By the Way, NYPD, the Speeding Epidemic is Certainly Not Over

File photo: Gersh Kuntzman
File photo: Gersh Kuntzman

The NYPD is kidding itself — and leaving New Yorkers endangered — if it thinks the speeding epidemic is over.

At a City Council hearing on April 24, NYPD Transportation Bureau Chief Mike Pilecki testified that speeding was on the decline, adding, “We’re trending in the right direction.”

Pilecki made the comment in reference to data from April 21 (the last day of data available in the city’s open data portal, and the last entry on the chart below), when the city’s speed cameras issued 25,541 summons. That number is indeed slightly lower than the peak speeding day seven weekdays earlier — when more than 26,000 summonses were spit out by the cameras.

But the total number of camera-issued summonses is up 83 percent since the beginning of the state’s “pause” order on March 23, compared to a comparable 22-weekday period in January and February, when traffic volumes were at their normal congested disaster.

Speeding has been up for the entirety of the "pause," even though the NYPD believes the worst was over last month.
Speeding has been up for the entirety of the “pause,” even though the NYPD believes the worst was over last month. For the daily totals in the chart above, use the interactive map here.


Drivers greeted the beginning of the “pause” with a 99-percent increase in speeding between March 23 and April 3, based on camera-issued tickets. Since that spike, tickets remain up more than 71 percent compared to a similar period in February. And on any given day, camera-issued tickets have been as much as 175 percent higher than a comparable day before the coronavirus crisis.

New York City speed cameras operate only in residential areas, but there is ample evidence that speeding has also increased dramatically on city highways, the result of so few cars clogging up the roads.

It’s not as if the NYPD is doing nothing to stop the recklessness. The Highway Patrol wrote 1,524 speeding tickets in the seven days between April 14 and 20 compared to just 1,174 in the same period a year earlier, the NYPD told Streetsblog.

That’s a nearly 30-percent increase — but equal to fewer than three speeding tickets per precinct per day.

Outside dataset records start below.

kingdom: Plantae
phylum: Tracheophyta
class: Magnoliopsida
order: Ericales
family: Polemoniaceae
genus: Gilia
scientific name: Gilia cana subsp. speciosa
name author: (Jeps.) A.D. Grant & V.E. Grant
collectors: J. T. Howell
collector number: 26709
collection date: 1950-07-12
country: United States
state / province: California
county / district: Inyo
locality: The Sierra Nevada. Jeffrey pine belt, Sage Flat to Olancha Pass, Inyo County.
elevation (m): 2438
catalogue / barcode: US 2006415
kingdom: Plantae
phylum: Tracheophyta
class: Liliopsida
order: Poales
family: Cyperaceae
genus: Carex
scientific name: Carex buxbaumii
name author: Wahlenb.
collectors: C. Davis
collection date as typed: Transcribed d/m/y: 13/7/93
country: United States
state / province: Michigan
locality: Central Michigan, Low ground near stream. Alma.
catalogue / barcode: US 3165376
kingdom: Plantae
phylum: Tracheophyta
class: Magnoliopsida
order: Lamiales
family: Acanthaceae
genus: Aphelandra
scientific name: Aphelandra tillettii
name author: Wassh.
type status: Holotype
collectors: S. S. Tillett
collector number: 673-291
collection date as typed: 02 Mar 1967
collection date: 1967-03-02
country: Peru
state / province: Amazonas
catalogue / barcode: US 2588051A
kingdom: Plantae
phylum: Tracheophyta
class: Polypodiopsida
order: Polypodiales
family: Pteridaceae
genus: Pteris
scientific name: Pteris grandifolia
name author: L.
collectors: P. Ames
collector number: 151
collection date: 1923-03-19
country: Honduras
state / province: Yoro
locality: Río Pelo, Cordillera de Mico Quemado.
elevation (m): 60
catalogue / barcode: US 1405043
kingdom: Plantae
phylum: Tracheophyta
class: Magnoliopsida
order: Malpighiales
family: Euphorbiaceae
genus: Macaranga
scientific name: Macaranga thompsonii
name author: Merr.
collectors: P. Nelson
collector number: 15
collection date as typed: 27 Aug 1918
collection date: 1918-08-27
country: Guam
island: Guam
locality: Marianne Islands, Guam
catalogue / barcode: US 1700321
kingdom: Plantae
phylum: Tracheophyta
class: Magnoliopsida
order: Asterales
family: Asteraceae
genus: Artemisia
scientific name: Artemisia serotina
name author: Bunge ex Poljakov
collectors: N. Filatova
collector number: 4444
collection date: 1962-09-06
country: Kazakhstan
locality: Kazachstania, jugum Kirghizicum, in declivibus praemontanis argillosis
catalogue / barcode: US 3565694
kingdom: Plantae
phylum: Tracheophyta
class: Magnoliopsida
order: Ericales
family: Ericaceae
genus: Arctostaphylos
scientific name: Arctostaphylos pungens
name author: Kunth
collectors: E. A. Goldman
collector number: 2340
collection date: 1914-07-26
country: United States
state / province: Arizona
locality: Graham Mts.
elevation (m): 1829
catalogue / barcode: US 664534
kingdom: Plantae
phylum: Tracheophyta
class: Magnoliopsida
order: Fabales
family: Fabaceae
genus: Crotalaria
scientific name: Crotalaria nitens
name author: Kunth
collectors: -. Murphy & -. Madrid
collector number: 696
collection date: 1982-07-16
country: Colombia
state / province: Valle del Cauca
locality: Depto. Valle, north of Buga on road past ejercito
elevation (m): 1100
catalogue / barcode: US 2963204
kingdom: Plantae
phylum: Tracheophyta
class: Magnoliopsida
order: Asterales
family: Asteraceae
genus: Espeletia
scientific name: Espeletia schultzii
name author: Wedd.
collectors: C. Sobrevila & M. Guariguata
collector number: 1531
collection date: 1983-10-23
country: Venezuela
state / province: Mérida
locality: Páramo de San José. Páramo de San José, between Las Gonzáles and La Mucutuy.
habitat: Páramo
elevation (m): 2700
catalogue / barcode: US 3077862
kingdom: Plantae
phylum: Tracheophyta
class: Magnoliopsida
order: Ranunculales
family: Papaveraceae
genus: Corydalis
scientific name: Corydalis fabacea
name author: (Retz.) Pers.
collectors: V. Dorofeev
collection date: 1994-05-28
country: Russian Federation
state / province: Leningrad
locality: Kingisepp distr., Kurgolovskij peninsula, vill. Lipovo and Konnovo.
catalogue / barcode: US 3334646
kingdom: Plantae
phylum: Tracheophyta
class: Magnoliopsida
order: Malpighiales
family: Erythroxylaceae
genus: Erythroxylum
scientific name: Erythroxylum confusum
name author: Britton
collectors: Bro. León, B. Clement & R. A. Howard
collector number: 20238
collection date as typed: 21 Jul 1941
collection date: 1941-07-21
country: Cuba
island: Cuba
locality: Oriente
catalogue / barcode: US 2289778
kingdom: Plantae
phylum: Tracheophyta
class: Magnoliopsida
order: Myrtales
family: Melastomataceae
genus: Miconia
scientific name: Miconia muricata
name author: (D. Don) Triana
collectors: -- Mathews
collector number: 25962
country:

And on Monday, April 20, when city speed cameras issued 17,865 speeding summonses, the Highway Division wrote just 263.

Officially, of course, the NYPD is keenly focused on reckless driving.

“The NYPD has been and will continue to be focused on Vision Zero, with collision and injury data guiding where our assets are best deployed during this pandemic,” Pilecki told Streetsblog in a statement. “The NYPD continues to focus on combating speed on the highways and on the streets, where cars are most likely to interact with bicyclists and pedestrians as well as with first responders, food delivery workers and other essential users of the roads.”

That said, the Highway Bureau has not added personnel, Pilecki admitted, adding, “However, as officers assigned there have adapted to a complex and dynamic COVID-19 environment, they are engaged in a deep and ongoing focus on speed enforcement.”

Meaning? “We have beefed up our radar patrols, including on weekends; added marked cars along visible stretches of highway; and strategically assigned officers to drive at the speed limit – and in the left lane with their lights on – to reinforce traffic safety. Additionally, we have aligned patrols along the city’s local roads with sites the city’s speed-camera data indicates are among the highest for speeding offenses.”

The good news? Despite the speeding epidemic, overall crashes are down in the city, likely because even reckless drivers have fewer other cars to hit, what with total vehicle miles traveled in the city down 80 t0 90 percent, according to Streetlight Data. Between late March and late April, total collisions are down 77 percent across the city and injuries are down 75 percent, according to the NYPD.

But the speed at which drivers are traveling on the COVID-19-affected roadways is an issue that may not simply go away with the end of the pandemic if drivers become accustomed to trips taking much less time to complete — and want it to continue.